___ Supplied records

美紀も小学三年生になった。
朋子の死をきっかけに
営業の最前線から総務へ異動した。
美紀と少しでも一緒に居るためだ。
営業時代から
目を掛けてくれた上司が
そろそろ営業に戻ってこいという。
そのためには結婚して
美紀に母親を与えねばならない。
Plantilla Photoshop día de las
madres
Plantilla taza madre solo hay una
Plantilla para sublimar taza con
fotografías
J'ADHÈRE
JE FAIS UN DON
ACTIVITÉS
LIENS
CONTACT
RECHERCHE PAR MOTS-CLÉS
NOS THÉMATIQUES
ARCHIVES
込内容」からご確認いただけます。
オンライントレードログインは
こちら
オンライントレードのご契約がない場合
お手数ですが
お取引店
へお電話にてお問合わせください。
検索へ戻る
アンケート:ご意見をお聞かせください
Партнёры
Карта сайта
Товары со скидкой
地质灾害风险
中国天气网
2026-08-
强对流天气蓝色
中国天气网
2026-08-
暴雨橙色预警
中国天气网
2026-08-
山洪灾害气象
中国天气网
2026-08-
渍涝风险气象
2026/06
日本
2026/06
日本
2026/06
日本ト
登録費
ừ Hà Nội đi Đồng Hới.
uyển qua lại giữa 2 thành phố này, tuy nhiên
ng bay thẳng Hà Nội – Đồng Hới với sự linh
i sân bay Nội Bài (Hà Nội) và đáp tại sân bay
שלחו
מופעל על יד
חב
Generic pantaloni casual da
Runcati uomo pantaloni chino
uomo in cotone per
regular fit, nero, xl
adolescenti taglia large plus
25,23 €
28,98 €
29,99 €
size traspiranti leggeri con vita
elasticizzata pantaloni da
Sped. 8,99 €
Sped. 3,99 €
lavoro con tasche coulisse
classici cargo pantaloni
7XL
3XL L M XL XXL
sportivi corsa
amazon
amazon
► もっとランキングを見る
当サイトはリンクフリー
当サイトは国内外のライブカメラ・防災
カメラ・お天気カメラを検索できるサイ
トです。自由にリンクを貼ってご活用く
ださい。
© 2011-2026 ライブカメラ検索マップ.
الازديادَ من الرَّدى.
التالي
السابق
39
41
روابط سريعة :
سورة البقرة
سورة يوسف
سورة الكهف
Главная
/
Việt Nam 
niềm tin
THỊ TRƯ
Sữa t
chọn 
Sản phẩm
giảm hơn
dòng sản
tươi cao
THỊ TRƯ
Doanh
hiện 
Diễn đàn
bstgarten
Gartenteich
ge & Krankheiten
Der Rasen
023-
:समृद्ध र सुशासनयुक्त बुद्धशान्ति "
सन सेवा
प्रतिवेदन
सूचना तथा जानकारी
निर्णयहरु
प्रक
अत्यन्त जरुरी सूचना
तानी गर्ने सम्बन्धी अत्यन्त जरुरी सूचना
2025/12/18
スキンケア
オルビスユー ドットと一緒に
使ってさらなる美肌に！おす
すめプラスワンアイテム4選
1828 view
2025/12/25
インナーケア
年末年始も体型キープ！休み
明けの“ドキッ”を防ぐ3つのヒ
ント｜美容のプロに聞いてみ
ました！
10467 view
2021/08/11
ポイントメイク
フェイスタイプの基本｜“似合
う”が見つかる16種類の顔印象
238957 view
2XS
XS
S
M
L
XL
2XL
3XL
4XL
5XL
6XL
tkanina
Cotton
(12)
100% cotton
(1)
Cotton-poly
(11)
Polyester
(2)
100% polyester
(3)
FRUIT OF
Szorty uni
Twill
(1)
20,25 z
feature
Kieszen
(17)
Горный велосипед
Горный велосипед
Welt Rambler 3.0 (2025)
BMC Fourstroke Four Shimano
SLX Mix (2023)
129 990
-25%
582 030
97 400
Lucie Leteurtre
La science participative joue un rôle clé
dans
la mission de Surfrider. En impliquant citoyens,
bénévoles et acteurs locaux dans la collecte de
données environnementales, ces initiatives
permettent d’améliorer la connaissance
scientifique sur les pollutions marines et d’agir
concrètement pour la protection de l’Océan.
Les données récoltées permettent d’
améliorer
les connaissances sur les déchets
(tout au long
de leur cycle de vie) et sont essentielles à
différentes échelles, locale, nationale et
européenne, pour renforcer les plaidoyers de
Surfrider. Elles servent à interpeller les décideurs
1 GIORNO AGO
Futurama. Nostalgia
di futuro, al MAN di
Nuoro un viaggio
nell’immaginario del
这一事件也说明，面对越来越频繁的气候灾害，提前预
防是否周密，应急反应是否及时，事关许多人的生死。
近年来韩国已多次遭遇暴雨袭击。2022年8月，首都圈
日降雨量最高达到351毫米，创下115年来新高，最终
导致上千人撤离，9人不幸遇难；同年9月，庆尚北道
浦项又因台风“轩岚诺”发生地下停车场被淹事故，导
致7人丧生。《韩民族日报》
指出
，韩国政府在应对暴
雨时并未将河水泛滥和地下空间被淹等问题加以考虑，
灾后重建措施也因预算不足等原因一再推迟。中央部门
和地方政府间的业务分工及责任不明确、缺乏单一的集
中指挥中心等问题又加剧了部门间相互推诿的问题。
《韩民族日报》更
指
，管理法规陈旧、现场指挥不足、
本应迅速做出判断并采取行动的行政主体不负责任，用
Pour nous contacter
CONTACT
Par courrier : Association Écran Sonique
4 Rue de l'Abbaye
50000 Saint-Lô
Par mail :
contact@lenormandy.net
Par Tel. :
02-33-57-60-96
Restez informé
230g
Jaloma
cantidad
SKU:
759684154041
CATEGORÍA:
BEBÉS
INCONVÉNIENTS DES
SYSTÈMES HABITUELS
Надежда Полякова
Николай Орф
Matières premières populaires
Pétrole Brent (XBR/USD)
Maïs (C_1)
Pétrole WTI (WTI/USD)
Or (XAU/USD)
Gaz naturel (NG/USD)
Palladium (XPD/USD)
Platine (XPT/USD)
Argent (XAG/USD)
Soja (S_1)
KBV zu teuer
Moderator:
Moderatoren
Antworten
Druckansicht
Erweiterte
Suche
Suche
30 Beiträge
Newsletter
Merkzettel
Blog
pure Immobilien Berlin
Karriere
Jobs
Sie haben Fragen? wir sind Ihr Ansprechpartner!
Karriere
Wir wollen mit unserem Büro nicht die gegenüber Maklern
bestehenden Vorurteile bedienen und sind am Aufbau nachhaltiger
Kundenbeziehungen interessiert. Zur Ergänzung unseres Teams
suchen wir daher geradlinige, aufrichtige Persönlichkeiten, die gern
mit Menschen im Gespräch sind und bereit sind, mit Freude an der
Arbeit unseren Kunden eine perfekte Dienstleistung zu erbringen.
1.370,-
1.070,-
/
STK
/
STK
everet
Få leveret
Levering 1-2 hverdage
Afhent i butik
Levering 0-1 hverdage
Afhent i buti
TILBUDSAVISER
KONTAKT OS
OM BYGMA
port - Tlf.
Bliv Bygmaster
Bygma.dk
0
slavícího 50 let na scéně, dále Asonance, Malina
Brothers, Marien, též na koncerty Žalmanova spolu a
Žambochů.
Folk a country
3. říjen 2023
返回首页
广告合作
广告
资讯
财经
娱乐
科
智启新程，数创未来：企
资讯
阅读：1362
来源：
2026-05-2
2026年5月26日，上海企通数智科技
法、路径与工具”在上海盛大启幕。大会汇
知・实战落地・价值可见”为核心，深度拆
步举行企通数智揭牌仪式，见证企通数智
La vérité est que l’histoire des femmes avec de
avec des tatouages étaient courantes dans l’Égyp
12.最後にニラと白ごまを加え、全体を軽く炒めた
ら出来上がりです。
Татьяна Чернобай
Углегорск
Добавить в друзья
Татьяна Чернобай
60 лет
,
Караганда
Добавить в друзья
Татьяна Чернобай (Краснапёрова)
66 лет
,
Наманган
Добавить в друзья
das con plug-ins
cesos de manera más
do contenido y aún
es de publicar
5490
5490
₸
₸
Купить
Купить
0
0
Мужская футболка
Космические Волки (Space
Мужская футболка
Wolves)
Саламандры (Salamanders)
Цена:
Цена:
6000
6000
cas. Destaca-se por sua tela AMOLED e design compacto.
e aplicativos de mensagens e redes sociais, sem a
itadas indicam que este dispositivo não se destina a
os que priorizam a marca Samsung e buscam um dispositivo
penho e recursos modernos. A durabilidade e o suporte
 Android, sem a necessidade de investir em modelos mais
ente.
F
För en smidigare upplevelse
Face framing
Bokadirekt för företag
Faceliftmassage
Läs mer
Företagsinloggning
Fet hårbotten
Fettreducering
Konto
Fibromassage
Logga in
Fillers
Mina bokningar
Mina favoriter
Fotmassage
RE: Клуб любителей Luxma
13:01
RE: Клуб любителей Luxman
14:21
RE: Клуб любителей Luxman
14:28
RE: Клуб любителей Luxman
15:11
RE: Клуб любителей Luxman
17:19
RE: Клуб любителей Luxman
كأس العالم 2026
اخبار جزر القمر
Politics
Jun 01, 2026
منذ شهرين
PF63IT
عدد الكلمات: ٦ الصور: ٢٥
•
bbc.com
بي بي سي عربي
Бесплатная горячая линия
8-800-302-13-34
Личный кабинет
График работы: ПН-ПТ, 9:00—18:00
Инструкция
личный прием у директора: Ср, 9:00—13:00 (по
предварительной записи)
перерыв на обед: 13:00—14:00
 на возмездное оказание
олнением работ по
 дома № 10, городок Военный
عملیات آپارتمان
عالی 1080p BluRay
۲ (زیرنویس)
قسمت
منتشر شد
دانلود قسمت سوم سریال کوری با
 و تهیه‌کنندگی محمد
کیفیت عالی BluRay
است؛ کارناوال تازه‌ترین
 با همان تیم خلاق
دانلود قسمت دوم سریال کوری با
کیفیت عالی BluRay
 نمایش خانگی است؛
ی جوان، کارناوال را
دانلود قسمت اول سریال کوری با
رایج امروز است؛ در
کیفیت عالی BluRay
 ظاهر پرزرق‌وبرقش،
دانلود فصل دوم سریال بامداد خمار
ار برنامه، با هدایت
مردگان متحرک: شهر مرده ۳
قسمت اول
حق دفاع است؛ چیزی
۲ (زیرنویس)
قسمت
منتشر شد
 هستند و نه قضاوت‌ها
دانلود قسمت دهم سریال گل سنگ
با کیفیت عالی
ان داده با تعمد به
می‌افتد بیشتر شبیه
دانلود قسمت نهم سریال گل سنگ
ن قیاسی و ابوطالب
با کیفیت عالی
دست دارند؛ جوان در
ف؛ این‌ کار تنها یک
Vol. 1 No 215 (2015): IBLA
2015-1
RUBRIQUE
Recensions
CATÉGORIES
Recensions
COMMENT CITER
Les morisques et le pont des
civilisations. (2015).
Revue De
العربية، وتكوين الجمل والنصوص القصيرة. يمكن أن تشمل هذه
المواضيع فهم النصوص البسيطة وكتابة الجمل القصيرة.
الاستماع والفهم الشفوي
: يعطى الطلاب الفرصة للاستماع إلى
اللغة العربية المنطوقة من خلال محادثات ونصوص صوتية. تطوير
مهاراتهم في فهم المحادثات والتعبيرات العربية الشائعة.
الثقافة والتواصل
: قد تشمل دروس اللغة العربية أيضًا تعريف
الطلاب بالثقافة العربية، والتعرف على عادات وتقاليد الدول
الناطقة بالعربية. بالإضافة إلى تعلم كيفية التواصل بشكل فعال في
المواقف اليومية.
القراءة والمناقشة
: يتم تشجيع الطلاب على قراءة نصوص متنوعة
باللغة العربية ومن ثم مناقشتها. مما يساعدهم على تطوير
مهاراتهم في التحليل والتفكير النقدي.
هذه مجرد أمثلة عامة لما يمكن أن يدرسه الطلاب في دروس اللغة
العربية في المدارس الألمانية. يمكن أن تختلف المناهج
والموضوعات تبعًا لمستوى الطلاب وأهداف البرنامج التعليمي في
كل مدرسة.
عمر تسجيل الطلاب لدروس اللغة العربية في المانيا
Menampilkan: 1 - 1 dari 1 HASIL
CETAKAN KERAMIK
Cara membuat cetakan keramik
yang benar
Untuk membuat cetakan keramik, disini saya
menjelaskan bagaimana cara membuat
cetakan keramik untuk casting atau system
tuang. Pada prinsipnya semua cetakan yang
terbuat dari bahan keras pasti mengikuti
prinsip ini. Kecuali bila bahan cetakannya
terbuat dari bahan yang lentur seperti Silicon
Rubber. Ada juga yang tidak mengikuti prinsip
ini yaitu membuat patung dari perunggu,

______

**What is required**:
Can you repeat the data word for word, from its very first line through the line containing "オンライントレードのご契約がない場合", with both ends included?

**Your solution**:
美紀も小学三年生になった。
朋子の死をきっかけに
営業の最前線から総務へ異動した。
美紀と少しでも一緒に居るためだ。
営業時代から
目を掛けてくれた上司が
そろそろ営業に戻ってこいという。
そのためには結婚して
美紀に母親を与えねばならない。
Plantilla Photoshop día de las
madres
Plantilla taza madre solo hay una
Plantilla para sublimar taza con
fotografías
J'ADHÈRE
JE FAIS UN DON
ACTIVITÉS
LIENS
CONTACT
RECHERCHE PAR MOTS-CLÉS
NOS THÉMATIQUES
ARCHIVES
込内容」からご確認いただけます。
オンライントレードログインは
こちら
オンライントレードのご契約がない場合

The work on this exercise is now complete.